Once the jaws are attached to the tree, the saw or other severing mechanism, mounted on the lower portion of the vertical beam 13 of the frame 1, below the lower set of jaws, is operated remotely so as to cut the tree, and to sever the tree completely from the earth.

When the tree has been cut, a shift of center of gravity usually occurs, causing the top of the tree to fall towards the ground, as the majority of the mass of the tree is usually at the end which is opposite to the position where the jaws are attached. This situation causes a rotating motion around the pivot pin 15 of FIG. 1.

The helicopter, still connected to the tree via the jaws and the sling harness, carries the tree to a nearby landing where it is released by the pilot or other crew member, using the wireless transmitter/receiver control. Thus, the tree is removed from the clutches of the Aerial Tree Harvester.

The aircraft pilot or other crew member(s) control the Aerial Tree Harvester, including the jaws and the saw, using the wireless transmitter/receiver controls located within the aircraft and within the ATH. A transmitter/receiver enables the aircraft crew to open and close the jaws, orient the jaws around the desired axis, and operate the saw. The orientation of the jaws can be determined by operation of winch 19, which, as explained above, causes the ATH to rotate about pivot pin 15, and by the rotation caused by motor 35 of FIG. 5.

• Extracted information
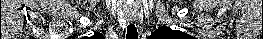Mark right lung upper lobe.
<instances>
[{"mask_svg": "<svg viewBox=\"0 0 263 39\" xmlns=\"http://www.w3.org/2000/svg\"><path fill=\"white\" fill-rule=\"evenodd\" d=\"M96 35H100V33H96V34L93 36V38H96Z\"/></svg>", "mask_w": 263, "mask_h": 39, "instance_id": "cb5924a9", "label": "right lung upper lobe"}]
</instances>
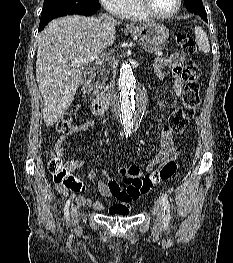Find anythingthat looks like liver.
I'll return each mask as SVG.
<instances>
[{
	"instance_id": "obj_1",
	"label": "liver",
	"mask_w": 233,
	"mask_h": 263,
	"mask_svg": "<svg viewBox=\"0 0 233 263\" xmlns=\"http://www.w3.org/2000/svg\"><path fill=\"white\" fill-rule=\"evenodd\" d=\"M116 24L72 15L51 21L39 34L36 80L43 97L46 126L55 124L65 113L79 87L82 73L72 61L103 55L115 41Z\"/></svg>"
}]
</instances>
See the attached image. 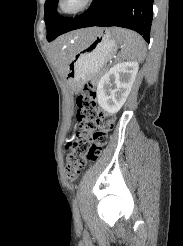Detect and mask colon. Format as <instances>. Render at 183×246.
I'll return each mask as SVG.
<instances>
[{
    "mask_svg": "<svg viewBox=\"0 0 183 246\" xmlns=\"http://www.w3.org/2000/svg\"><path fill=\"white\" fill-rule=\"evenodd\" d=\"M77 132L68 143L66 175L75 179L87 162L95 161L109 140V133L115 124V117L98 110L96 92L86 84L77 97Z\"/></svg>",
    "mask_w": 183,
    "mask_h": 246,
    "instance_id": "5ec220e1",
    "label": "colon"
}]
</instances>
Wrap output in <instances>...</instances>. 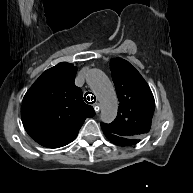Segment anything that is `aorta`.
Segmentation results:
<instances>
[{
    "mask_svg": "<svg viewBox=\"0 0 193 193\" xmlns=\"http://www.w3.org/2000/svg\"><path fill=\"white\" fill-rule=\"evenodd\" d=\"M87 83L101 103V120L112 122L118 110V100L109 78L99 69H92L87 76Z\"/></svg>",
    "mask_w": 193,
    "mask_h": 193,
    "instance_id": "obj_1",
    "label": "aorta"
}]
</instances>
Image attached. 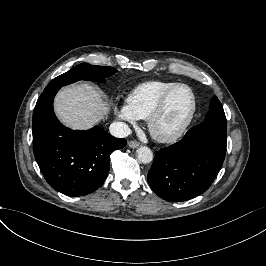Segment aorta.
Instances as JSON below:
<instances>
[{
	"label": "aorta",
	"instance_id": "aorta-1",
	"mask_svg": "<svg viewBox=\"0 0 266 266\" xmlns=\"http://www.w3.org/2000/svg\"><path fill=\"white\" fill-rule=\"evenodd\" d=\"M136 152L137 158L144 164L150 163L153 160V152L147 146H141Z\"/></svg>",
	"mask_w": 266,
	"mask_h": 266
}]
</instances>
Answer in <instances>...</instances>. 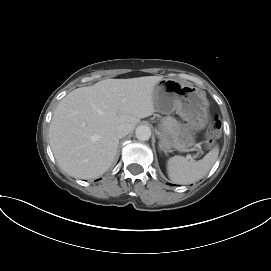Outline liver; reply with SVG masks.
I'll return each instance as SVG.
<instances>
[{
	"label": "liver",
	"instance_id": "1",
	"mask_svg": "<svg viewBox=\"0 0 271 271\" xmlns=\"http://www.w3.org/2000/svg\"><path fill=\"white\" fill-rule=\"evenodd\" d=\"M160 76L106 79L67 94L56 107L49 142L62 170L90 179L112 165L119 143L116 129L155 112L153 91Z\"/></svg>",
	"mask_w": 271,
	"mask_h": 271
}]
</instances>
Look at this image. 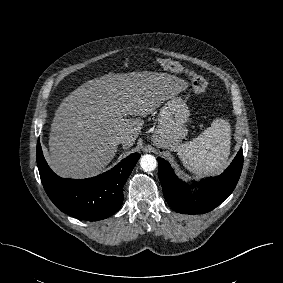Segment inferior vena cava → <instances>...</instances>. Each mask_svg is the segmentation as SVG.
Instances as JSON below:
<instances>
[{
  "instance_id": "602c4592",
  "label": "inferior vena cava",
  "mask_w": 283,
  "mask_h": 283,
  "mask_svg": "<svg viewBox=\"0 0 283 283\" xmlns=\"http://www.w3.org/2000/svg\"><path fill=\"white\" fill-rule=\"evenodd\" d=\"M115 142L117 144H124L126 142V138L124 136H118L115 138Z\"/></svg>"
}]
</instances>
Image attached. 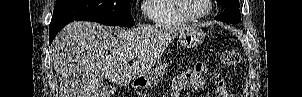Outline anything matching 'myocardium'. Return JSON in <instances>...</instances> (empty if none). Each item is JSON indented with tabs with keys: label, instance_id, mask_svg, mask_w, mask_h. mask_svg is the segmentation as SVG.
Returning <instances> with one entry per match:
<instances>
[{
	"label": "myocardium",
	"instance_id": "myocardium-1",
	"mask_svg": "<svg viewBox=\"0 0 302 97\" xmlns=\"http://www.w3.org/2000/svg\"><path fill=\"white\" fill-rule=\"evenodd\" d=\"M206 3V9L204 12H202L199 15H189L187 14L181 5V0H174V7L176 9V11L180 14V16L182 18H184L187 21H198L200 19H203L204 17H206L207 15L210 14L211 10H212V0H205Z\"/></svg>",
	"mask_w": 302,
	"mask_h": 97
}]
</instances>
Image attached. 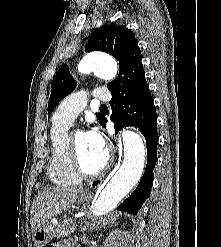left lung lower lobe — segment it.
Wrapping results in <instances>:
<instances>
[{
    "label": "left lung lower lobe",
    "mask_w": 221,
    "mask_h": 247,
    "mask_svg": "<svg viewBox=\"0 0 221 247\" xmlns=\"http://www.w3.org/2000/svg\"><path fill=\"white\" fill-rule=\"evenodd\" d=\"M111 116L115 132L126 126H134L144 135L147 145V165L144 175L134 192L118 207L119 210L136 215L149 197L153 184V169L157 161V115L150 90L128 98L112 96ZM104 118L102 126H106ZM99 181L93 183L96 186Z\"/></svg>",
    "instance_id": "left-lung-lower-lobe-1"
}]
</instances>
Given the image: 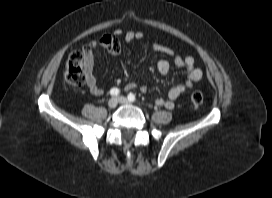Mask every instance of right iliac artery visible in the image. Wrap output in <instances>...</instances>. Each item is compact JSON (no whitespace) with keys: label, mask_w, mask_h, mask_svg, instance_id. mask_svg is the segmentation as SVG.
<instances>
[{"label":"right iliac artery","mask_w":272,"mask_h":198,"mask_svg":"<svg viewBox=\"0 0 272 198\" xmlns=\"http://www.w3.org/2000/svg\"><path fill=\"white\" fill-rule=\"evenodd\" d=\"M119 93H120V91H119L118 88H112V89L110 90V94H111L112 96H117Z\"/></svg>","instance_id":"82829eb1"}]
</instances>
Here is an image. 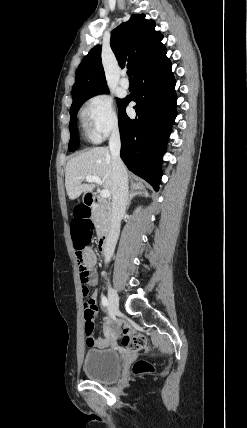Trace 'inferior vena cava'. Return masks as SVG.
I'll return each instance as SVG.
<instances>
[{
  "label": "inferior vena cava",
  "instance_id": "obj_1",
  "mask_svg": "<svg viewBox=\"0 0 247 428\" xmlns=\"http://www.w3.org/2000/svg\"><path fill=\"white\" fill-rule=\"evenodd\" d=\"M109 148L112 156L113 192L111 227L104 245L106 262H109L113 256L120 232L121 219L128 203V178L126 167L120 158L121 140L118 127L114 128L111 133Z\"/></svg>",
  "mask_w": 247,
  "mask_h": 428
}]
</instances>
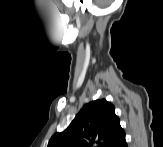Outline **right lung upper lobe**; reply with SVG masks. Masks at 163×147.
I'll list each match as a JSON object with an SVG mask.
<instances>
[{"instance_id":"cb5924a9","label":"right lung upper lobe","mask_w":163,"mask_h":147,"mask_svg":"<svg viewBox=\"0 0 163 147\" xmlns=\"http://www.w3.org/2000/svg\"><path fill=\"white\" fill-rule=\"evenodd\" d=\"M123 135L114 106L101 99L86 104L67 129L51 137L47 147H112Z\"/></svg>"}]
</instances>
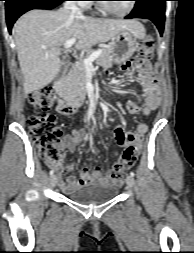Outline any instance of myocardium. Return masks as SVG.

• Written tasks
[A] In the excerpt on the Aerial Tree Harvester, what does operating winch 19 cause the ATH to do?
[B] Transcribe the part of the listing that opens with the line containing "Outline **right lung" and runs through the end of the listing, and leave out the pictures.

• Responses for each task
[A] It causes the ATH to rotate about pivot pin 15.

[B]
Outline **right lung upper lobe**; reply with SVG masks. Masks at 163×147.
I'll list each match as a JSON object with an SVG mask.
<instances>
[{"instance_id":"cb5924a9","label":"right lung upper lobe","mask_w":163,"mask_h":147,"mask_svg":"<svg viewBox=\"0 0 163 147\" xmlns=\"http://www.w3.org/2000/svg\"><path fill=\"white\" fill-rule=\"evenodd\" d=\"M123 135L114 106L101 99L86 104L67 129L51 137L47 147H112Z\"/></svg>"}]
</instances>
Outline any instance of myocardium. Return masks as SVG.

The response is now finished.